**WHAT YOU HAVE TO DO:** Below is some data. Retype exactly the lines starting at the one with "X232280D01*" and ending at the one with "X229525D01*".
[RECORDS PROVIDED]
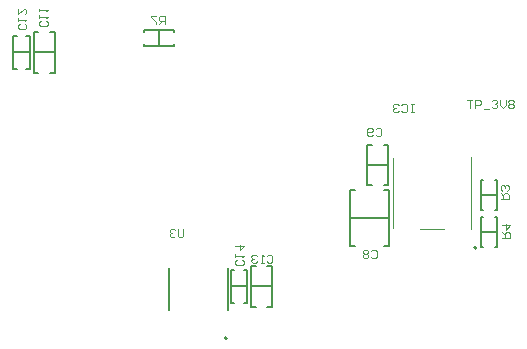
<source format=gbo>
G04*
G04 #@! TF.GenerationSoftware,Altium Limited,Altium Designer,21.3.2 (30)*
G04*
G04 Layer_Color=32896*
%FSLAX25Y25*%
%MOIN*%
G70*
G04*
G04 #@! TF.SameCoordinates,6E51047B-58C7-44D0-8EEE-2D495A345CE8*
G04*
G04*
G04 #@! TF.FilePolarity,Positive*
G04*
G01*
G75*
%ADD10C,0.00787*%
%ADD11C,0.00500*%
%ADD13C,0.00394*%
%ADD15C,0.00591*%
D10*
X265960Y324337D02*
G03*
X265172Y324337I-394J0D01*
G01*
D02*
G03*
X265960Y324337I394J0D01*
G01*
X182854Y294172D02*
G03*
X182854Y294172I-394J0D01*
G01*
D11*
X183346Y303719D02*
Y317617D01*
X163661Y303719D02*
Y317617D01*
D13*
X247243Y330609D02*
X255180D01*
X264196D02*
Y354624D01*
X238291Y330805D02*
Y354428D01*
X245137Y372239D02*
X244219D01*
X244678D01*
Y369484D01*
X245137D01*
X244219D01*
X241004Y371780D02*
X241464Y372239D01*
X242382D01*
X242841Y371780D01*
Y369943D01*
X242382Y369484D01*
X241464D01*
X241004Y369943D01*
X240086Y371780D02*
X239627Y372239D01*
X238709D01*
X238249Y371780D01*
Y371321D01*
X238709Y370862D01*
X239168D01*
X238709D01*
X238249Y370403D01*
Y369943D01*
X238709Y369484D01*
X239627D01*
X240086Y369943D01*
X262874Y373718D02*
X264711D01*
X263792D01*
Y370963D01*
X265629D02*
Y373718D01*
X267006D01*
X267466Y373259D01*
Y372340D01*
X267006Y371881D01*
X265629D01*
X268384Y370504D02*
X270221D01*
X271139Y373259D02*
X271598Y373718D01*
X272517D01*
X272976Y373259D01*
Y372800D01*
X272517Y372340D01*
X272057D01*
X272517D01*
X272976Y371881D01*
Y371422D01*
X272517Y370963D01*
X271598D01*
X271139Y371422D01*
X273894Y373718D02*
Y371881D01*
X274812Y370963D01*
X275731Y371881D01*
Y373718D01*
X276649Y373259D02*
X277108Y373718D01*
X278027D01*
X278486Y373259D01*
Y372800D01*
X278027Y372340D01*
X278486Y371881D01*
Y371422D01*
X278027Y370963D01*
X277108D01*
X276649Y371422D01*
Y371881D01*
X277108Y372340D01*
X276649Y372800D01*
Y373259D01*
X277108Y372340D02*
X278027D01*
X168358Y330630D02*
Y328334D01*
X167899Y327875D01*
X166981D01*
X166522Y328334D01*
Y330630D01*
X165603Y330171D02*
X165144Y330630D01*
X164226D01*
X163767Y330171D01*
Y329712D01*
X164226Y329252D01*
X164685D01*
X164226D01*
X163767Y328793D01*
Y328334D01*
X164226Y327875D01*
X165144D01*
X165603Y328334D01*
X162087Y399014D02*
Y401769D01*
X160709D01*
X160250Y401310D01*
Y400392D01*
X160709Y399933D01*
X162087D01*
X161168D02*
X160250Y399014D01*
X159332Y401769D02*
X157495D01*
Y401310D01*
X159332Y399473D01*
Y399014D01*
X274472Y327656D02*
X277227D01*
Y329033D01*
X276767Y329493D01*
X275849D01*
X275390Y329033D01*
Y327656D01*
Y328574D02*
X274472Y329493D01*
Y331788D02*
X277227D01*
X275849Y330411D01*
Y332248D01*
X274078Y340648D02*
X276833D01*
Y342025D01*
X276374Y342485D01*
X275455D01*
X274996Y342025D01*
Y340648D01*
Y341566D02*
X274078Y342485D01*
X276374Y343403D02*
X276833Y343862D01*
Y344780D01*
X276374Y345240D01*
X275915D01*
X275455Y344780D01*
Y344321D01*
Y344780D01*
X274996Y345240D01*
X274537D01*
X274078Y344780D01*
Y343862D01*
X274537Y343403D01*
X188004Y320378D02*
X188464Y319919D01*
Y319001D01*
X188004Y318542D01*
X186168D01*
X185709Y319001D01*
Y319919D01*
X186168Y320378D01*
X185709Y321297D02*
Y322215D01*
Y321756D01*
X188464D01*
X188004Y321297D01*
X185709Y324970D02*
X188464D01*
X187086Y323593D01*
Y325429D01*
X196077Y321625D02*
X196536Y322084D01*
X197454D01*
X197913Y321625D01*
Y319788D01*
X197454Y319329D01*
X196536D01*
X196077Y319788D01*
X195158Y319329D02*
X194240D01*
X194699D01*
Y322084D01*
X195158Y321625D01*
X192862D02*
X192403Y322084D01*
X191485D01*
X191026Y321625D01*
Y321166D01*
X191485Y320707D01*
X191944D01*
X191485D01*
X191026Y320247D01*
Y319788D01*
X191485Y319329D01*
X192403D01*
X192862Y319788D01*
X115564Y398981D02*
X116023Y398522D01*
Y397604D01*
X115564Y397144D01*
X113727D01*
X113268Y397604D01*
Y398522D01*
X113727Y398981D01*
X113268Y399899D02*
Y400818D01*
Y400359D01*
X116023D01*
X115564Y399899D01*
X113268Y404032D02*
Y402195D01*
X115105Y404032D01*
X115564D01*
X116023Y403573D01*
Y402654D01*
X115564Y402195D01*
X122650Y399965D02*
X123109Y399506D01*
Y398587D01*
X122650Y398128D01*
X120813D01*
X120354Y398587D01*
Y399506D01*
X120813Y399965D01*
X120354Y400883D02*
Y401801D01*
Y401342D01*
X123109D01*
X122650Y400883D01*
X120354Y403179D02*
Y404097D01*
Y403638D01*
X123109D01*
X122650Y403179D01*
X232400Y363780D02*
X232859Y364239D01*
X233778D01*
X234237Y363780D01*
Y361943D01*
X233778Y361484D01*
X232859D01*
X232400Y361943D01*
X231482D02*
X231023Y361484D01*
X230104D01*
X229645Y361943D01*
Y363780D01*
X230104Y364239D01*
X231023D01*
X231482Y363780D01*
Y363321D01*
X231023Y362862D01*
X229645D01*
X230903Y323259D02*
X231362Y323718D01*
X232280D01*
X232739Y323259D01*
Y321422D01*
X232280Y320963D01*
X231362D01*
X230903Y321422D01*
X229984Y323259D02*
X229525Y323718D01*
X228607D01*
X228148Y323259D01*
Y322800D01*
X228607Y322340D01*
X228148Y321881D01*
Y321422D01*
X228607Y320963D01*
X229525D01*
X229984Y321422D01*
Y321881D01*
X229525Y322340D01*
X229984Y322800D01*
Y323259D01*
X229525Y322340D02*
X228607D01*
D15*
X160118Y391534D02*
Y397046D01*
X165118Y396290D02*
Y397046D01*
X155118D02*
X165118D01*
X155118Y396290D02*
Y397046D01*
Y391534D02*
Y392290D01*
Y391534D02*
X165118D01*
Y392290D01*
X229590Y358758D02*
X231165D01*
X229590Y345372D02*
Y358758D01*
Y345372D02*
X231165D01*
X235102D02*
X236676D01*
Y358758D01*
X235102D02*
X236676D01*
X229590Y352065D02*
X236676D01*
X267385Y341829D02*
X272897D01*
X272141Y336829D02*
X272897D01*
Y346829D01*
X272141D02*
X272897D01*
X267385D02*
X268141D01*
X267385Y336829D02*
Y346829D01*
Y336829D02*
X268141D01*
X267385Y329624D02*
X272897D01*
X272141Y324624D02*
X272897D01*
Y334624D01*
X272141D02*
X272897D01*
X267385D02*
X268141D01*
X267385Y324624D02*
Y334624D01*
Y324624D02*
X268141D01*
X223979Y334349D02*
X236775D01*
X223979Y324998D02*
X225456D01*
X223979D02*
Y343699D01*
X225456D01*
X235298D02*
X236775D01*
Y324998D02*
Y343699D01*
X235298Y324998D02*
X236775D01*
X184134Y305943D02*
X185315D01*
X184134D02*
Y316967D01*
X185315D01*
X188464D02*
X189646D01*
Y305943D02*
Y316967D01*
X188464Y305943D02*
X189646D01*
X184134Y311455D02*
X189646D01*
X190827Y311455D02*
X197913D01*
X196338Y318148D02*
X197913D01*
Y304762D02*
Y318148D01*
X196338Y304762D02*
X197913D01*
X190827D02*
X192402D01*
X190827D02*
Y318148D01*
X192402D01*
X111693Y383955D02*
X112874D01*
X111693D02*
Y394979D01*
X112874D01*
X116024D02*
X117205D01*
Y383955D02*
Y394979D01*
X116024Y383955D02*
X117205D01*
X111693Y389467D02*
X117205D01*
X118386Y389467D02*
X125472D01*
X123897Y396160D02*
X125472D01*
Y382774D02*
Y396160D01*
X123897Y382774D02*
X125472D01*
X118386D02*
X119960D01*
X118386D02*
Y396160D01*
X119960D01*
M02*

</source>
[/RECORDS PROVIDED]
**SOLUTION TO THIS EXERCISE:**
X232280D01*
X232739Y323259D01*
Y321422D01*
X232280Y320963D01*
X231362D01*
X230903Y321422D01*
X229984Y323259D02*
X229525Y323718D01*
X228607D01*
X228148Y323259D01*
Y322800D01*
X228607Y322340D01*
X228148Y321881D01*
Y321422D01*
X228607Y320963D01*
X229525D01*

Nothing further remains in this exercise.